Los gestos protegen nuestra salud mental colectiva. Configuran el pericardio de nuestros delicados corazones, donde habitan la identidad y la verguenza; la confianza y el miedo. Una especie de cocina del infierno donde resuena el rum rum secreto de nuestros guisos.
El señor que da la gracias cuando paramos ante un paso de cebra, el gordo lustroso que va comiéndose la barra de pan a pequeños pellizcos entre la panaderia y su casa, la joven delicada que nos regala un guiño de ojos cuando mas lo necesitamos, ofertando camaraderia en medio de la batalla entre lo sexos, los solitarios fumadores de puros y la gente que gusta de desayunar bien fuera casa, son algunos ejemplos de gestos que suponen barreras naturales a la crispación y accionan los mecanismos secretos del gozo.
En la medida en que los gestos se pierden nuestra tendencia natural es la de entregarnos en manos de los derechos.
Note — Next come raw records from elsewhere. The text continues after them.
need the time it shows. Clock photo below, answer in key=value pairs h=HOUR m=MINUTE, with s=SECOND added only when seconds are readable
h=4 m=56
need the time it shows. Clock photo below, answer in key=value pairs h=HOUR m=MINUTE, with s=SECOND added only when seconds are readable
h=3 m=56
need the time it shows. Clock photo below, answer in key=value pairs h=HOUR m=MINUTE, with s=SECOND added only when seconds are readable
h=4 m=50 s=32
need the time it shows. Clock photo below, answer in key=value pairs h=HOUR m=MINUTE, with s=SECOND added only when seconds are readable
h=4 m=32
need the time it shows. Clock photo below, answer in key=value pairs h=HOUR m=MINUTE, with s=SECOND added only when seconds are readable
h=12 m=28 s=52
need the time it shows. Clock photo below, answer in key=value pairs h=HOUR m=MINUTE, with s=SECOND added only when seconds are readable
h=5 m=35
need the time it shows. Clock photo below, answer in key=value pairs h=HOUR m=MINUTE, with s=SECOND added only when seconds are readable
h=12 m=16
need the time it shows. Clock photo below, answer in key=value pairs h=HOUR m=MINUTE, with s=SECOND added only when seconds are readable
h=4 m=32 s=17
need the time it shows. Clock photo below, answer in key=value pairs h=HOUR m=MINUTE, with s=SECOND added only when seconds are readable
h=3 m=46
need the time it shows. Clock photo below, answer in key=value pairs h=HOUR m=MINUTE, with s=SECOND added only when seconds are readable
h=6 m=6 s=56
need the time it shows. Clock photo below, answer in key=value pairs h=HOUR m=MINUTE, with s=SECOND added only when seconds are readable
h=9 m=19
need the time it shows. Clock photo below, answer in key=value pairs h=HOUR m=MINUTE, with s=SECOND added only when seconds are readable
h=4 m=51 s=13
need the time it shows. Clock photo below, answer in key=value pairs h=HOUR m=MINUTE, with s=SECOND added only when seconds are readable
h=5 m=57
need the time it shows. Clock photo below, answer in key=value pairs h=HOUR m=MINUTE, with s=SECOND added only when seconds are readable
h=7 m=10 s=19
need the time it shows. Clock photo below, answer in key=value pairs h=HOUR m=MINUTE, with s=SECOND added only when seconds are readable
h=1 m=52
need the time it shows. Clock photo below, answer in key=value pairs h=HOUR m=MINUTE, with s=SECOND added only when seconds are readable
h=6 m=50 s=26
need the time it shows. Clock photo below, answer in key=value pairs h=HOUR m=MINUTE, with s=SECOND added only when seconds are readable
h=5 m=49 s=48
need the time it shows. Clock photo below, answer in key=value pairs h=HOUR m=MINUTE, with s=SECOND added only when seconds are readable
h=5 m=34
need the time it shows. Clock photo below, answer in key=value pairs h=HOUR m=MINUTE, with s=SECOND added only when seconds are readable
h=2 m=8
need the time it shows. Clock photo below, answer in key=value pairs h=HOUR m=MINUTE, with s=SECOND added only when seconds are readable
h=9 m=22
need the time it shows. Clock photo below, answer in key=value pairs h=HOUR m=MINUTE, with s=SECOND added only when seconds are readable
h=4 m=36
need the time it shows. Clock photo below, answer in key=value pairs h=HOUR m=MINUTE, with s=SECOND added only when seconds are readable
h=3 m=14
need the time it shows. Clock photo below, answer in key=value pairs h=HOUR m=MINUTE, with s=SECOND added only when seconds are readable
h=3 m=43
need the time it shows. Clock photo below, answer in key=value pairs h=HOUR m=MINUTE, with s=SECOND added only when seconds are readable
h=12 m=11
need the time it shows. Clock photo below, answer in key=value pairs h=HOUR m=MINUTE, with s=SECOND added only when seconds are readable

Los derechos son la otra cara de la moneda. Los derechos están regulados, nos hacen iguales ante ley, nos uniforman y nos ponen revindicativos. Nos suelen llevar hacia la protesta, mientras los gestos nos hablan de propuestas que hacemos a los otros.
Ya lo he dicho en alguna ocasión, para mi los libros son gestos amables que invitan, de paso, al rico territorio del silencio.